Okay, great. No, thank you for that. And then just a quick follow-up on the G&A. I mean, Maggie talked about some flexibility throughout the year, just given, you know, how things kind of shake out in the big picture. But I guess, are there any certain projects or initiatives that you'd call out that, again, that you might call out in terms of the accelerated investments where you may pause if the environment changes, you know, later in the year?

speaker
LaTanya

Not particularly. I mean, maybe just to emphasize the construct and how we built up to the 12% to 15%. I mean, I think that from a prioritization standpoint, we're investing first and foremost to support the core business, right? And each of those categories is about a 4% to 5% growth in the year. The second category is really about expanding our markets and scaling our new services. And then that third category is really being opportunistic given the environment to accelerate components of the strategy. So, if we are pulling back, it would be more in that, it would be first in that third category, which is less about the specific initiative and more about we're just doing some things that we would have otherwise have waited until 2024 or beyond.

speaker
Dan

Okay, great. Thank you so much. One moment for our next question. And our last question will come from Bill Katz of Credit Suisse.

speaker
Operator

Your line is open.

speaker
Bill

Okay, thank you very much for taking the questions tonight. Just coming back to the opportunity to sort of fix out versus float. So it sounds like the 55% is about where you want to be. And I understand that you've done a great job of managing through the rate cycle in the past. But to play devil's advocate for a moment, if you look at the forward curve, and it's pointing to a pretty sharp reduction, if you will, and you think that the sorting is sort of coming to a conclusion and the cash balances are starting to stabilize, why not try and fix out a bit more just to reduce some of the risk to earnings in 24 and 25?

speaker
LaTanya

Yeah, Bill. I mean, I think when we form that target range of 50% to 75%, I mean, it was contemplated that would be the range we'd want to be in a range of interest rate environments.
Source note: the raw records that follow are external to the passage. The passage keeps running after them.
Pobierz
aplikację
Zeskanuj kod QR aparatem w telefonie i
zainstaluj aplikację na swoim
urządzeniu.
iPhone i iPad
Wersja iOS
And it's not about being – clairvoyant on rates and picking exactly when and how and what percentage to do. It's about increasing the stability of our earnings. And I think we like where we're positioned in that range. I'm not saying we're going to sit there forever. That's how we feel today. If the environment changes or the dynamic changes, we'll adjust. But I think we really like where we're positioned right now.

speaker
Bill

Okay, that's helpful. And then just coming back to capital for a moment, thank you for the guidance on buyback into new quarter. But if I take that and your dividend, it looks like the payout ratio on sort of consensus numbers for the quarter, plus or minus some updates from today, is almost 80%, 90%. And when I look at your corporate cash, that number X, the $20 million bogey that you normally like to keep handy leaves very little incremental liquidity. So as you think about inorganic opportunities, liquidity succession, and other use of cash, How do you think about the interplay between free cash flow deployment and balance sheet leverage, particularly given the macro backdrop?

speaker
LaTanya

Yeah, well, I think the key thing there, Bill, is we'll manage liquidity based on our leverage ratio, right? So we're below the low end of our target range of 1.5 to 2.5. So we think about liquidity capacity across all three areas, right? Investing for organic growth, M&A, and returning capital to shareholders. I think we feel well-positioned. we're below the low end of that range. So that's where we manage that, and we feel good where we are.

speaker
Bill

Thank you, guys.

speaker
Operator

And I'm showing no further questions. I would now like to turn the conference back to Dan for closing remarks.

speaker
Dan Arnold

Hey, thanks. And I just want to thank everyone for taking the time to join us this afternoon. We certainly appreciate your investment of time. We look forward to speaking with you again next quarter.

speaker
Operator

This concludes today's conference call. Thank you for participating. You may now disconnect.